Written problem 1: Why was João Fernandes credited as "Harry Flecks" according to the film review below? Answer in one to three sentences.

Late LAST HOUSE ON THE LEFT star/porn auteur Fred J. Lincoln adds more philandering partners to SAME TIME EVERY YEAR, a hardcore variation on Bernard Slade’s play “Same Time Next Year” (which had been adapted into a film in 1978 by TO KILL A MOCKINGBIRD’s Robert Mulligan and starring Alan Alda and Ellen Burstyn).
Three middle class husbands depart for an annual weekend “lawyer convention” but their wives know what they’re really up to; and they don’t mind since the time apart allows them to have some fun of their own. The theme of the film seems to be that men require elaborate fantasies while wives just want to get down. Paul gives his wife Liz (Star Would) a farewell wham-bam and later reclines to enjoy an extended striptease from his feather boa-clad mistress (Lee Carroll). Liz, in turn, has a rustic interlude with fellow housewife (Jean Damage, aka Lynx Canon) after fondling with “Boo the Wonder Horse”. Michael (Mike Ranger) performs a lengthy striptease – mirroring Carroll’s aforementioned performance for the edification of females in the audience – for a pair of housewives (Kathy Harcourt and Carol Cie) after having told his fellatio-obsessed wife Nicole (Loni 'Haiku' Sanders) that “good girls don’t do that” but she finds satisfaction with well-endowed gardener Tony (Herschel Savage, billed as “Joel Caine”). Jason (Michael Morrison) foregoes a home-cooked meal from wife Melissa (Tiffany Clark) to enjoy an elegant TOM JONES-esque candlelit feast with (Isolde); Melissa, in turn, feasts on a pair of auto mechanics (Blake Palmer and Jerry Wad). Chauffeur Ron Jeremy, on the other hand, impresses a jogger (Holly McCall) with his boss’ Mercedes and is rewarded with a poolside threesome with her and her roommate (China Leigh).
It’s interesting that the men take on semi-servile positions (Robert takes direction from his mistress, Jason serves the meal to his like a butler, and Michael of course performs “stud service” of a kind) while the wives take advantage of the help (gardeners, mechanics, a female stable groom). The ordering of the sex scenes – some intercut and some playing all the way through – seems random at first (so much so that you may lose track of who’s who), but the juxtaposition become apparent as the film progresses. The photography of João Fernandes – credited as “Harry Flecks” a name concocted by DEEP THROAT’s Gerald Damiano because of the 35mm Arriflex camera Fernandes used – is crisp and colorful, looking nothing like one’s idea of seventies porn: grainy with bad lighting, muddy colors, dipping boom microphones, and dingy apartment locations (don’t get me wrong, it’s certainly cheap but not at all grungy). Fernandes would move back and forth between hardcore (THE TAKING OF CHRISTINA, THE STORY OF JOANNA), softcore (like Doris Wishman’s LET ME DIE A WOMAN), and genre work in the 1970s and early 1980s – including HUMAN EXPERIMENTS and Armand Weston’s horror pic THE NESTING) before moving on to the mainstream, lensing several flicks for exploitation filmmaker Joseph Zito (THE PROWLER, FRIDAY THE 13TH: THE FINAL CHAPTER) and later Chuck Norris (HELLBOUND, MISSING IN ACTION III, SIDEKICKS and more). Lacking the wit and stylish eye of Radley Metzger’s works, the kink of Damiano’s contributions, and the engagement with the characters of Chuck Vincent’s films, SAME TIME EVERY YEAR is simplistic and inoffensive, but it certainly delivers the goods. The end credits are composed of a series of outtakes.

Written problem 2: Copy the listing below word for word, from the line with "pose: elev=350.6 azim=94.9" through the last line of the listing.

Given records:
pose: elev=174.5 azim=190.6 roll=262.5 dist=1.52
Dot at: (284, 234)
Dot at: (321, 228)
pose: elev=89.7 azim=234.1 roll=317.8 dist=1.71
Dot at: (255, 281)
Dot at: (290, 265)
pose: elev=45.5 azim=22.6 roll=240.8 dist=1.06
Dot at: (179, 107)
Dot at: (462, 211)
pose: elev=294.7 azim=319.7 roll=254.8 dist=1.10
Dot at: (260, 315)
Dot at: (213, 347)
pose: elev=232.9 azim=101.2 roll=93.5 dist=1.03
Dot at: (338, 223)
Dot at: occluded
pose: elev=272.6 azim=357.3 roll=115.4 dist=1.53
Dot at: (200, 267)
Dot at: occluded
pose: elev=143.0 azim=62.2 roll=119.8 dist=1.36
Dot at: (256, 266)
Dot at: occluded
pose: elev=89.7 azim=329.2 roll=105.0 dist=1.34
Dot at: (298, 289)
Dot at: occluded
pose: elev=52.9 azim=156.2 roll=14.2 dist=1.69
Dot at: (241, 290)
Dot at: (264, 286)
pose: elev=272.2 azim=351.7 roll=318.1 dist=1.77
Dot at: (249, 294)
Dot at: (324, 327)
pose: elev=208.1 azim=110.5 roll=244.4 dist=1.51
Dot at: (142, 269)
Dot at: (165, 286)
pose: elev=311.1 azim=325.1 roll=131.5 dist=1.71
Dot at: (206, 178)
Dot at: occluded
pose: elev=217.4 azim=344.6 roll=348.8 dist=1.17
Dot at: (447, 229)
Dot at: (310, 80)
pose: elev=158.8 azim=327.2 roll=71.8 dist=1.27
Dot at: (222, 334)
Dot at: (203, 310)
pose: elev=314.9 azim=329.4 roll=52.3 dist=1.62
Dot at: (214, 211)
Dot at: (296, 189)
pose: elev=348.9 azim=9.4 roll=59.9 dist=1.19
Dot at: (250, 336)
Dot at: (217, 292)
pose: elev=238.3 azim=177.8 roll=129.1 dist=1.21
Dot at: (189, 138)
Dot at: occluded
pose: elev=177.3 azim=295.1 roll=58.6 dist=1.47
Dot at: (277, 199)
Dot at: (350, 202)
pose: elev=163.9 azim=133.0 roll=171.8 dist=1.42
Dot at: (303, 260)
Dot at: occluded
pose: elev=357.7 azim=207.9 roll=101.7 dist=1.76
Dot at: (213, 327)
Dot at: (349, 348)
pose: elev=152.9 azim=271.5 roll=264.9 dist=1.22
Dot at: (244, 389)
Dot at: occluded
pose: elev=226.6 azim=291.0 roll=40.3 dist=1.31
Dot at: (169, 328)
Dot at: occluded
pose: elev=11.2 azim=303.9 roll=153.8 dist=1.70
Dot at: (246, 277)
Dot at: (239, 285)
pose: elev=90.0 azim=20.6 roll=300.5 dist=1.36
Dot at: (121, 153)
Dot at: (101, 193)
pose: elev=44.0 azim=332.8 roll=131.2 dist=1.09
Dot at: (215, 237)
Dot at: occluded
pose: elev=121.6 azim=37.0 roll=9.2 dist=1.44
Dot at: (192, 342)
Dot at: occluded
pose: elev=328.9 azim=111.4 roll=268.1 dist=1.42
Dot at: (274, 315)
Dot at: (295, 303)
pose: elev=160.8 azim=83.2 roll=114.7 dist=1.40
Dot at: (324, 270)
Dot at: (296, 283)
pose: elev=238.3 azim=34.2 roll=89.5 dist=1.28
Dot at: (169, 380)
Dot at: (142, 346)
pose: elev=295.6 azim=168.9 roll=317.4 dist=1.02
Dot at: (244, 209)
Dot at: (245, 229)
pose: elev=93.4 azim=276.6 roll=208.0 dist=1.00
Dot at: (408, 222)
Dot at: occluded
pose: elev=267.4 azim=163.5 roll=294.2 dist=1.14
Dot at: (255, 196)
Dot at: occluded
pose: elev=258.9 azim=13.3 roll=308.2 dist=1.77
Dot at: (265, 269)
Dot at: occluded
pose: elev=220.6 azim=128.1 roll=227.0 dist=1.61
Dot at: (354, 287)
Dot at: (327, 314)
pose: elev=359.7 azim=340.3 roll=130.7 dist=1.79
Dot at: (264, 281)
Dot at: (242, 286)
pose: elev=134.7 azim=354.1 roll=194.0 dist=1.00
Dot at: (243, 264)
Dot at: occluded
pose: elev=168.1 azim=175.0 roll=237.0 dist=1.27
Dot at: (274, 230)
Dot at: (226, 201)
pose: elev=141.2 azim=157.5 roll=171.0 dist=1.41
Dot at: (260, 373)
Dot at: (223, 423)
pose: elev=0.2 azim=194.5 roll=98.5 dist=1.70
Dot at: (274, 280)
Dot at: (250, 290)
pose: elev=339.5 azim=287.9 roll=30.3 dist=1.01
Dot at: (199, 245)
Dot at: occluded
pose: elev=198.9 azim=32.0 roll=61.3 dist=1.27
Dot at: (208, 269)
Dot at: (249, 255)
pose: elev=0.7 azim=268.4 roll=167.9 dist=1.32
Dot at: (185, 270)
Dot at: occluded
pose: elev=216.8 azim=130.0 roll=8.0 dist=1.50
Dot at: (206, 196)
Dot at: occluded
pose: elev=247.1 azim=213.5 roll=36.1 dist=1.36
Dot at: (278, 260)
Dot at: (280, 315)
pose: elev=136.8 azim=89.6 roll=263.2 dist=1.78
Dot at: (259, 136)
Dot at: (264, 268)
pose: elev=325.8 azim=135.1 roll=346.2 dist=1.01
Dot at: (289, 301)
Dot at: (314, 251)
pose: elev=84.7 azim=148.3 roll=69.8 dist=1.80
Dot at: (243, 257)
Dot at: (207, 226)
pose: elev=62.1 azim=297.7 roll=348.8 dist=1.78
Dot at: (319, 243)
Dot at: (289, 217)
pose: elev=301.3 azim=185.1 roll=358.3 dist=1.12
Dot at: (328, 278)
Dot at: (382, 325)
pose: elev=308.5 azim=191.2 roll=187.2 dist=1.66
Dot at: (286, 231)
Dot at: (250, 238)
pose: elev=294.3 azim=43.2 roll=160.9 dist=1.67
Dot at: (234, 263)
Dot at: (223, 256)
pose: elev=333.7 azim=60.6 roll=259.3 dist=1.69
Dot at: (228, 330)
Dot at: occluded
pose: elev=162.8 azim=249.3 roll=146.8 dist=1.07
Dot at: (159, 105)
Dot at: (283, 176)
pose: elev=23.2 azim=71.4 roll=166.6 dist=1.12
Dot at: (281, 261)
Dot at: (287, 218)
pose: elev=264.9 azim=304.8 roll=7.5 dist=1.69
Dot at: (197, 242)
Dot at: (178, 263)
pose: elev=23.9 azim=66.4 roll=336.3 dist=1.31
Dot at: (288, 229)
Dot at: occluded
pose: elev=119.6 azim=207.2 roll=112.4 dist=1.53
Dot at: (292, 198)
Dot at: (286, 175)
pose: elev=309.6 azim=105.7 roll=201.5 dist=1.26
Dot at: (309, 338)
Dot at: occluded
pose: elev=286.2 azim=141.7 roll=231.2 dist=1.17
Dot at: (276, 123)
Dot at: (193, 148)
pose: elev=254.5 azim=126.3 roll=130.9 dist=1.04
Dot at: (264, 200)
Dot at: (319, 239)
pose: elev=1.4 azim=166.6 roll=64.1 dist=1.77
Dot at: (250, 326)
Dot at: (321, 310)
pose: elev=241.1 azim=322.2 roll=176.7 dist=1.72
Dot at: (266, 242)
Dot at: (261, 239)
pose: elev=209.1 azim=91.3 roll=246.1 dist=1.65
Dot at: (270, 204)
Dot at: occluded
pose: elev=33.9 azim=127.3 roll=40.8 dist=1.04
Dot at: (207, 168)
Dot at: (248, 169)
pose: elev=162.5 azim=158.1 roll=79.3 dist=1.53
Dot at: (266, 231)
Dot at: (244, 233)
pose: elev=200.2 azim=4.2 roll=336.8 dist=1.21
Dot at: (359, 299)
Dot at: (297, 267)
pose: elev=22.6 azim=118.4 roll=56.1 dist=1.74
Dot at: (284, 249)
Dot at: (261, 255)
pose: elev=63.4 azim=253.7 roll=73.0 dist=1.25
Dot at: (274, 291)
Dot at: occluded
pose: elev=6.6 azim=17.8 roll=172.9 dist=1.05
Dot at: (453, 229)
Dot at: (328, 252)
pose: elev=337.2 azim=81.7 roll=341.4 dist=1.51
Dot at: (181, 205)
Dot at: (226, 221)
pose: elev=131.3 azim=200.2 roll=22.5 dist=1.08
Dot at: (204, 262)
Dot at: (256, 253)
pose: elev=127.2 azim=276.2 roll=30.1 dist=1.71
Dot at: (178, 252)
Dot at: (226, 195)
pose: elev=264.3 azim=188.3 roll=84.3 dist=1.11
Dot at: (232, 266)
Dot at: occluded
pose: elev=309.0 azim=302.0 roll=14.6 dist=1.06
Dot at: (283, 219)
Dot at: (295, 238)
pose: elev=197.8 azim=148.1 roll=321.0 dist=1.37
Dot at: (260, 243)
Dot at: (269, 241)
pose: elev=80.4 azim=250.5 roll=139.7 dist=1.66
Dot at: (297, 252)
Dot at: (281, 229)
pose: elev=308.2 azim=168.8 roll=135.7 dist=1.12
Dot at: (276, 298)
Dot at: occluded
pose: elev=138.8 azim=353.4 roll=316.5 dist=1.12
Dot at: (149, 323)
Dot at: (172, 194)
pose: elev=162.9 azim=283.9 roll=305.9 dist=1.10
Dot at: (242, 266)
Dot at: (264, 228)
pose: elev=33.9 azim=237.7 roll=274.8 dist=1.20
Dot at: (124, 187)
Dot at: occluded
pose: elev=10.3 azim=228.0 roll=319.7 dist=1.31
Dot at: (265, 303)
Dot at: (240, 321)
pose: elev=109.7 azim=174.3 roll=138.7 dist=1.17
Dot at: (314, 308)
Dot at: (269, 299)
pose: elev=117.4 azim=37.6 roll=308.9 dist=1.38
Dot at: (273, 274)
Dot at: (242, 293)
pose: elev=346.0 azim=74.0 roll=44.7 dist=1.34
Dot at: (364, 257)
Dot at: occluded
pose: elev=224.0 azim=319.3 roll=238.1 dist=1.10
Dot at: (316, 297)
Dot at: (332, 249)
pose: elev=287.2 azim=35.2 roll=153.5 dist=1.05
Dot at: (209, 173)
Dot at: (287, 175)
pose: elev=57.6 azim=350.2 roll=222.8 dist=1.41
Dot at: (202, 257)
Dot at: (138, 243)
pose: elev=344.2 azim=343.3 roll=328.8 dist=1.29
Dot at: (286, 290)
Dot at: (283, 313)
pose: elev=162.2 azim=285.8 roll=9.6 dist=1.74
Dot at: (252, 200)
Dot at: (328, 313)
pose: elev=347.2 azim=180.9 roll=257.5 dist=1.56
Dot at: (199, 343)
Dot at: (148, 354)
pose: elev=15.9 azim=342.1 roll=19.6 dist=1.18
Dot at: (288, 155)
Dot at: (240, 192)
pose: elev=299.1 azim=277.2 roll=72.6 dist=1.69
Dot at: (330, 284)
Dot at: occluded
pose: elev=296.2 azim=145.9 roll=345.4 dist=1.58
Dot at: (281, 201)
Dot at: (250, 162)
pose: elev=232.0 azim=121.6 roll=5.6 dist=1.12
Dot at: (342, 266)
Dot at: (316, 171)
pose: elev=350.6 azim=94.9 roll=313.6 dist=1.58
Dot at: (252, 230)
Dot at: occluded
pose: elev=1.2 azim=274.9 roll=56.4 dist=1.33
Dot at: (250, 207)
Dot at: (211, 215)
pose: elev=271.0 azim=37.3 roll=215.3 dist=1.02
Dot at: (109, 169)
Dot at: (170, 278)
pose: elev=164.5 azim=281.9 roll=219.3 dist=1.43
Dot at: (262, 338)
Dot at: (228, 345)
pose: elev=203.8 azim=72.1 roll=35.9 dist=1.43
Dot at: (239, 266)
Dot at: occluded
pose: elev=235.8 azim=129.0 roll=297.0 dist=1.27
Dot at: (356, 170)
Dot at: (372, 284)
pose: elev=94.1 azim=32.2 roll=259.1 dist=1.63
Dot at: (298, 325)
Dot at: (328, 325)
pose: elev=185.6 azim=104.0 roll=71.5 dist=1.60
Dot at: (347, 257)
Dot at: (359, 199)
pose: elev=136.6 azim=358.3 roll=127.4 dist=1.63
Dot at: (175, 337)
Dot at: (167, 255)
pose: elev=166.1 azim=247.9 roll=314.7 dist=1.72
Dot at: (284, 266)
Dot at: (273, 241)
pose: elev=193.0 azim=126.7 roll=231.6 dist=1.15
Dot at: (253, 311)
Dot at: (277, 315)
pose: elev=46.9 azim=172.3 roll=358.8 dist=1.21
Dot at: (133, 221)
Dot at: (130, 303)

Correct output 1: DEEP THROAT's Gerald Damiano came up with the name "Harry Flecks" because of the 35mm Arriflex camera Fernandes used.

Correct output 2:
pose: elev=350.6 azim=94.9 roll=313.6 dist=1.58
Dot at: (252, 230)
Dot at: occluded
pose: elev=1.2 azim=274.9 roll=56.4 dist=1.33
Dot at: (250, 207)
Dot at: (211, 215)
pose: elev=271.0 azim=37.3 roll=215.3 dist=1.02
Dot at: (109, 169)
Dot at: (170, 278)
pose: elev=164.5 azim=281.9 roll=219.3 dist=1.43
Dot at: (262, 338)
Dot at: (228, 345)
pose: elev=203.8 azim=72.1 roll=35.9 dist=1.43
Dot at: (239, 266)
Dot at: occluded
pose: elev=235.8 azim=129.0 roll=297.0 dist=1.27
Dot at: (356, 170)
Dot at: (372, 284)
pose: elev=94.1 azim=32.2 roll=259.1 dist=1.63
Dot at: (298, 325)
Dot at: (328, 325)
pose: elev=185.6 azim=104.0 roll=71.5 dist=1.60
Dot at: (347, 257)
Dot at: (359, 199)
pose: elev=136.6 azim=358.3 roll=127.4 dist=1.63
Dot at: (175, 337)
Dot at: (167, 255)
pose: elev=166.1 azim=247.9 roll=314.7 dist=1.72
Dot at: (284, 266)
Dot at: (273, 241)
pose: elev=193.0 azim=126.7 roll=231.6 dist=1.15
Dot at: (253, 311)
Dot at: (277, 315)
pose: elev=46.9 azim=172.3 roll=358.8 dist=1.21
Dot at: (133, 221)
Dot at: (130, 303)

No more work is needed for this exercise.